Use FirstOrDefault() when the object may not exist:

var table = Model.Tables.FirstOrDefault(t => t.Name == "Sales");
if (table == null) { Error("Table not found"); return; } // return exits the script early

Every object holds a reference to its parent. Use these to walk up the hierarchy.

var measure = Model.AllMeasures.First(m => m.Name == "Revenue");
var parentTable = measure.Table;          // Table that contains this measure
var model = measure.Model;                // The Model root

var level = Model.AllLevels.First();
var hierarchy = level.Hierarchy;           // parent hierarchy
var table = level.Table;                   // parent table (via hierarchy)

// Navigate up to Model and back down to a different table
var m = Model.AllMeasures.First(m => m.Name == "Revenue");
var otherCol = m.Table.Model.Tables["Product"].Columns.First();
Note

The last example demonstrates that you can navigate up to Model from any child object and back down to any table in the model.

Each Table exposes typed collections for its child objects.

var table = Model.Tables["Sales"];

Output(table.Columns);                     // ColumnCollection
Output(table.Measures);                    // MeasureCollection
Output(table.Hierarchies);                 // HierarchyCollection
Output(table.Partitions);                  // PartitionCollection

Searching with predicates

Use LINQ methods on any collection to find objects by property values.

// Find all fact tables
var factTables = Model.Tables.Where(t => t.Name.StartsWith("Fact"));

// Find all hidden measures
var hiddenMeasures = Model.AllMeasures.Where(m => m.IsHidden);

// Find the first column with a specific data type
var dateCol = Model.AllColumns.First(c => c.DataType == DataType.DateTime);

Calculation groups and calculation items

Calculation group tables are a subtype of Table.

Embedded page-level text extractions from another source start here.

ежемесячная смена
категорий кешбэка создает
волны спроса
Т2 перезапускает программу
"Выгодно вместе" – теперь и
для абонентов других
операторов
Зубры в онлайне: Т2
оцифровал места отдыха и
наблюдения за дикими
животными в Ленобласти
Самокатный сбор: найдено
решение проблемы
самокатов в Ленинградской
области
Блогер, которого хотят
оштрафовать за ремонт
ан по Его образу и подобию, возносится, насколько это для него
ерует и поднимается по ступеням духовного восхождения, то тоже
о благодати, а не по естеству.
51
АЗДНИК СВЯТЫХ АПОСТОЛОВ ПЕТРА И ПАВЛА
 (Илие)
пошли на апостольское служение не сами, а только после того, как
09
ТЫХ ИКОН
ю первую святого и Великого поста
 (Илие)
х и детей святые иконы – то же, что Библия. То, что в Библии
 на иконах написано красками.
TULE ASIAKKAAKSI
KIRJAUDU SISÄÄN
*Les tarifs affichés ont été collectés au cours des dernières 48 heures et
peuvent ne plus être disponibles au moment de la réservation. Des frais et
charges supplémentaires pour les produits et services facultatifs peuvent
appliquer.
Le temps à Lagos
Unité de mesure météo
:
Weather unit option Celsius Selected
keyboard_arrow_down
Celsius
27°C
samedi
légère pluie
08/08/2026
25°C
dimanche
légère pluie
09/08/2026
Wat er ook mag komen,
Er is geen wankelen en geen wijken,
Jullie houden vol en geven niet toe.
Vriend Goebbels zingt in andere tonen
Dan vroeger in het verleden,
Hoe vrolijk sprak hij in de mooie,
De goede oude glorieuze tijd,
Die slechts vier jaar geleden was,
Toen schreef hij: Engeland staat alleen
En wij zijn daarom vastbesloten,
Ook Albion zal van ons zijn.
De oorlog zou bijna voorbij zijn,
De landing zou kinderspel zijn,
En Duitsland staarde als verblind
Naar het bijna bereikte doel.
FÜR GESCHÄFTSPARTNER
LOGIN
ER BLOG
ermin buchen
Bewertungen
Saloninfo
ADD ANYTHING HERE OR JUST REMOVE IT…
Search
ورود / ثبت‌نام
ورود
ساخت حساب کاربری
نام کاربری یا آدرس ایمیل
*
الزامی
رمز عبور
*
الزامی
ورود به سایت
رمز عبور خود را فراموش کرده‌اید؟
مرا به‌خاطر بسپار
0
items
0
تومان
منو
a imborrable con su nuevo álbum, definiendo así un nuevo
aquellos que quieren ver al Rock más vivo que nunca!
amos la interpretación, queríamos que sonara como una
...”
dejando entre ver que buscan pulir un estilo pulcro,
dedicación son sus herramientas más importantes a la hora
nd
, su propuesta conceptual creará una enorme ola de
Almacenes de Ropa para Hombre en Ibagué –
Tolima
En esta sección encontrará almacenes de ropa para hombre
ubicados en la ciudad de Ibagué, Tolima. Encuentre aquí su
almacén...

Access them through Model.CalculationGroups and iterate their items.

foreach (var cg in Model.CalculationGroups)
{
    foreach (var item in cg.CalculationItems)
    {
        Info(item.Name + ": " + item.Expression);
    }
}

Relationships

Relationships live on the Model, not on tables. Each relationship references its from/to columns and tables.

foreach (var rel in Model.Relationships)
{
    var fromTable  = rel.FromTable;
    var fromColumn = rel.FromColumn;
    var toTable    = rel.ToTable;
    var toColumn   = rel.ToColumn;
}

Dynamic LINQ equivalent

In Best Practice Analyzer (BPA) rule expressions and TOM Explorer tree filters, you access properties directly on the object in context. Parent navigation uses dot notation.

C# script Dynamic LINQ (BPA)
measure.Table.Name Table.Name
column.Table.IsHidden Table.IsHidden
table.Columns.Count() Columns.Count()
table.Measures.Any(m => m.IsHidden) Measures.Any(IsHidden)
Note

Dynamic LINQ expressions in BPA rules evaluate against a single object at a time. You do not have access to Model or cross-table collections. Use the rule's Applies to scope to select which object type the expression runs against.